When Ted Baillieu makes his pitch for re-election at the Victorian ballot box in 2014, the brains behind most of his infrastructure plans probably won’t get much of a mention.
But Sir Roderick Ian Eddington, Infrastructure Australia chair, Victorian Major Events tsar, JP Morgan chairman and News Corporation director, sits very high indeed in Melbourne’s “tower of power” at 101 Collins Street.
His ideas, hatched in another role under the previous Labor government but only now coming to fruition are, quite literally, changing the face of the southern metropolis.
“He’s a true source of ideas but he also propagates them relentlessly,” says one former senior Victorian public servant and close confidant.
Just ask the Footscray residents forced to move (with substantial compensation) out of the way of his $5 billion Regional Rail Link. Or the millions of visitors that clamber eagerly from venue to venue as part of Melbourne’s world-beating roster of major events.
“Hot Rod’s” trademark moustache may be gone but his influence is real. Everyone takes his calls, everyone regards him with gravitas. Almost no one in Australia, except perhaps the ubiquitous David Gonski, comes close to such a symbiosis of influence.
As the man directly responsible for carving up federal infrastructure cash, his musings are taken very seriously indeed. He may have stepped down last year from the board of global miner Rio Tinto (one of a staggering nine board or charity directorships), but this has meant his gaze is more keenly trained on his adopted home town.
In a wide-ranging interview, he confirms to The Power Index that he is able to “pick up the phone and talk to a minister, or the premier” when the need arises. He admits his business network also runs deep, but in a familiar refrain, the former engineering student and first-class county cricketer (with best figures of 3/48) claims he’s just the humble messenger for evidence-based proposals.
“I can speak to one of the more senior business leaders in town … but the case has to rest on its own merits. In Melbourne, people line up.

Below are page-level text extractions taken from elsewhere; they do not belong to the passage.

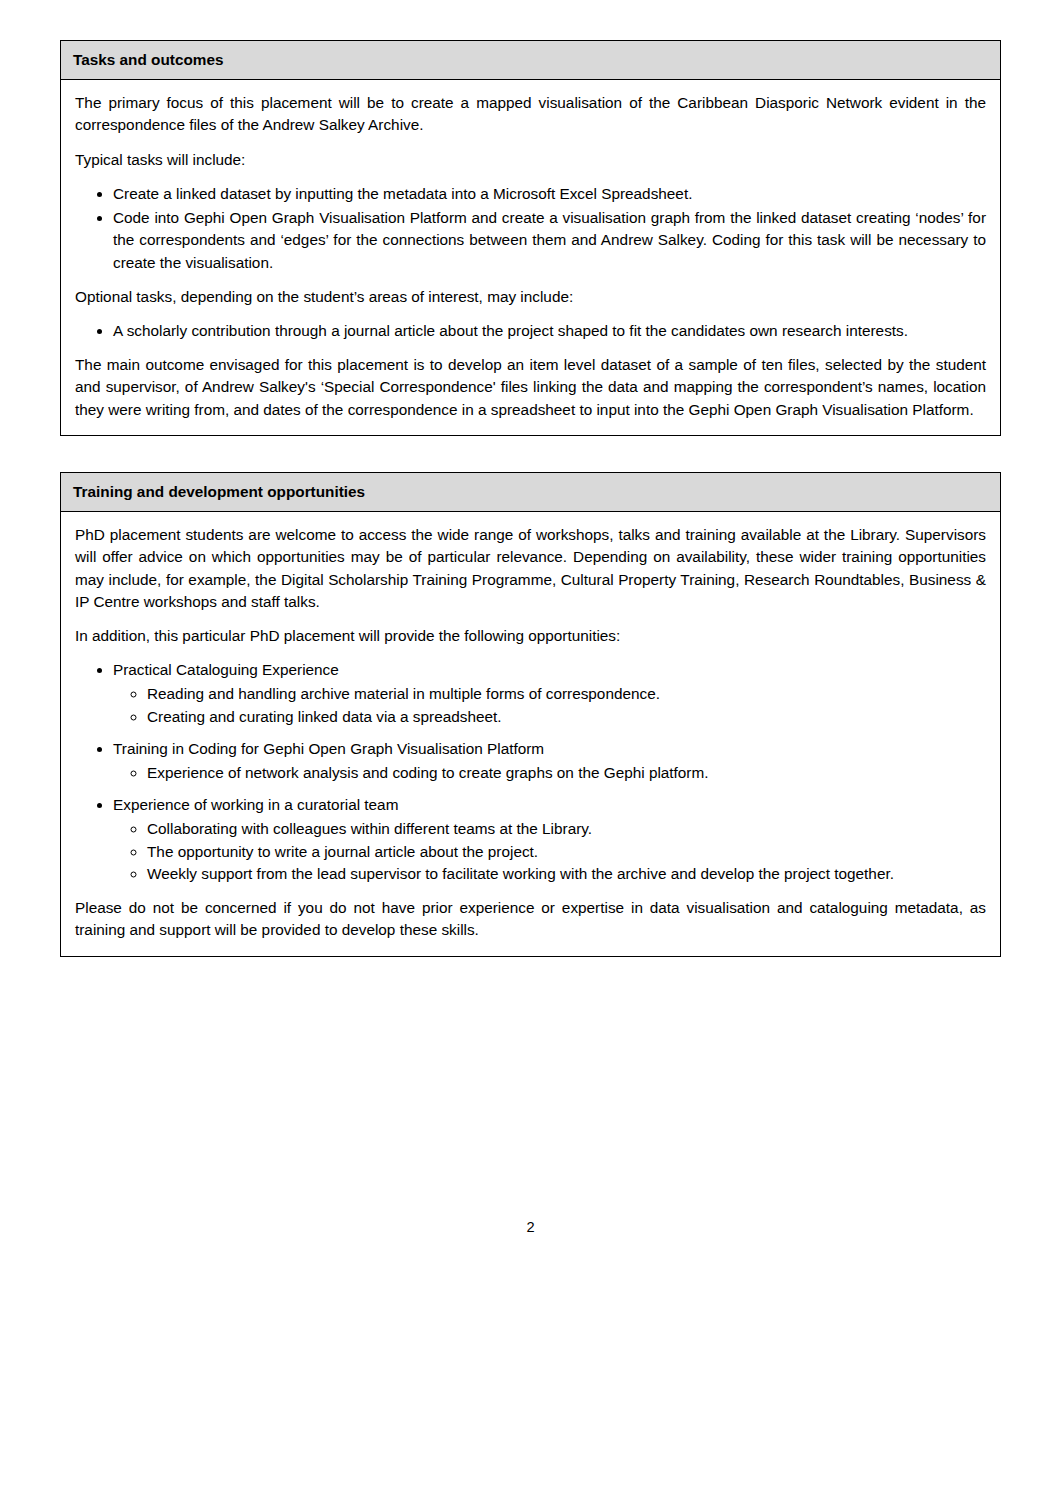Tasks and outcomes
The primary focus of this placement will be to create a mapped visualisation of the Caribbean Diasporic Network evident in the correspondence files of the Andrew Salkey Archive.
Typical tasks will include:
Create a linked dataset by inputting the metadata into a Microsoft Excel Spreadsheet.
Code into Gephi Open Graph Visualisation Platform and create a visualisation graph from the linked dataset creating ‘nodes’ for the correspondents and ‘edges’ for the connections between them and Andrew Salkey. Coding for this task will be necessary to create the visualisation.
Optional tasks, depending on the student’s areas of interest, may include:
A scholarly contribution through a journal article about the project shaped to fit the candidates own research interests.
The main outcome envisaged for this placement is to develop an item level dataset of a sample of ten files, selected by the student and supervisor, of Andrew Salkey's ‘Special Correspondence' files linking the data and mapping the correspondent’s names, location they were writing from, and dates of the correspondence in a spreadsheet to input into the Gephi Open Graph Visualisation Platform.
Training and development opportunities
PhD placement students are welcome to access the wide range of workshops, talks and training available at the Library. Supervisors will offer advice on which opportunities may be of particular relevance. Depending on availability, these wider training opportunities may include, for example, the Digital Scholarship Training Programme, Cultural Property Training, Research Roundtables, Business & IP Centre workshops and staff talks.
In addition, this particular PhD placement will provide the following opportunities:
Practical Cataloguing Experience
Reading and handling archive material in multiple forms of correspondence.
Creating and curating linked data via a spreadsheet.
Training in Coding for Gephi Open Graph Visualisation Platform
Experience of network analysis and coding to create graphs on the Gephi platform.
Experience of working in a curatorial team
Collaborating with colleagues within different teams at the Library.
The opportunity to write a journal article about the project.
Weekly support from the lead supervisor to facilitate working with the archive and develop the project together.
Please do not be concerned if you do not have prior experience or expertise in data visualisation and cataloguing metadata, as training and support will be provided to develop these skills.
2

They might argue about what the right thing to do is but once they agree they all get behind it.”
It’d be brave political or business leader who didn’t play nice with the Rhodes Scholar-turned British Airways chief, who was knighted for saving the airline — and Britain’s pride — after 9/11 (he admits the title “helps him get tables in restaurants”).
In 2008, fresh from overhauling Britain’s transport woes, he produced a similar report for the then-Brumby government that, if fully implemented, would have arguably eased the squeeze on the city, albeit at a cost of billions. Its centrepiece — ignored by Brumby — was a controversial east-west tunnel under Melbourne’s inner-north to link the Eastern Freeway with CityLink in Flemington and beyond.

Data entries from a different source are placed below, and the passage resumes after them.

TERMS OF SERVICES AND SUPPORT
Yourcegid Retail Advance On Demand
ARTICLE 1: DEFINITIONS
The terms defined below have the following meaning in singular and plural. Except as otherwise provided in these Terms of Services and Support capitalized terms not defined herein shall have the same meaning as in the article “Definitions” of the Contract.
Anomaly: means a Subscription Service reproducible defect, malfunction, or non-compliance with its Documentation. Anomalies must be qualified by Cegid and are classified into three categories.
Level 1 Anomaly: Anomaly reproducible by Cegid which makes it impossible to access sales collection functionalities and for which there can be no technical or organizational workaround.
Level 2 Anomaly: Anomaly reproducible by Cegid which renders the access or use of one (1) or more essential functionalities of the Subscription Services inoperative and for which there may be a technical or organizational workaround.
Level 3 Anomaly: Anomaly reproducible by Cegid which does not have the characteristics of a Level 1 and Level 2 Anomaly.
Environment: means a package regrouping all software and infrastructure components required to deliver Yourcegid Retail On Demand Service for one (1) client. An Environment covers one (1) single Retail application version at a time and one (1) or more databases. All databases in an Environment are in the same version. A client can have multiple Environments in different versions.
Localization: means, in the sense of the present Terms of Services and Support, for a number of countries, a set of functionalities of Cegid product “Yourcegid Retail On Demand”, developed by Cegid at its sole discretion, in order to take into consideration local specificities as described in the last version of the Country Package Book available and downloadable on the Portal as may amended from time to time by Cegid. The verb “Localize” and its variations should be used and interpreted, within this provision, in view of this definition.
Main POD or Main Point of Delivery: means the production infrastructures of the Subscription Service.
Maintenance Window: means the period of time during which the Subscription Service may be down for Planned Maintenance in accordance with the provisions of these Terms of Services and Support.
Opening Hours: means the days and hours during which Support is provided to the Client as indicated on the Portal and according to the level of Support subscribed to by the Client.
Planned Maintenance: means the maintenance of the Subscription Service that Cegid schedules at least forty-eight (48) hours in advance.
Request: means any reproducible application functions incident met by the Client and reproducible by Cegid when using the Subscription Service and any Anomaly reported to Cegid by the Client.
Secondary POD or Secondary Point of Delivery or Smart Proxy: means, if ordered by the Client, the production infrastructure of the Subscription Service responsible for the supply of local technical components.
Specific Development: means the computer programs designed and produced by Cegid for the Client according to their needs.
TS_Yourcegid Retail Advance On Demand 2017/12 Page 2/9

Now it’s all back on the table. Baillieu announced in November that he would be taking three of Eddington’s own proposals to Infrastructure Australia — the road tunnel, a rail tunnel from South Kensington in the west to South Yarra in the south, and a new port at Hastings to help deal with the 1500 people each week that move to Melbourne. Ironically, it will be Eddington who will be charged with assessing the wish list’s merits.
Baillieu has asked for an initial $640 million — and if he fails he will almost certainly punished politically in the same manner as is Labor predecessor. Cynics including the state opposition say the cash will never be found and the Greens have promised to fight the freeway plan tooth and nail.
And as powerbroker Ron Walker told The Power Index last week, a paucity of state assets to privatise means that money for infrastructure funding has been drying up, forcing the Commonwealth to come to the party. Last month, Sir Rod issued his own warning of “bridges over puddles and roads to nowhere” without higher levels of private investment.
Shifting restlessly about on his JP Morgan couch, Eddington doesn’t take personal credit for steering the debate, insisting that he “plays the ball and not the man” and realises that “democratically elected governments” are the ones that make the ultimate decision.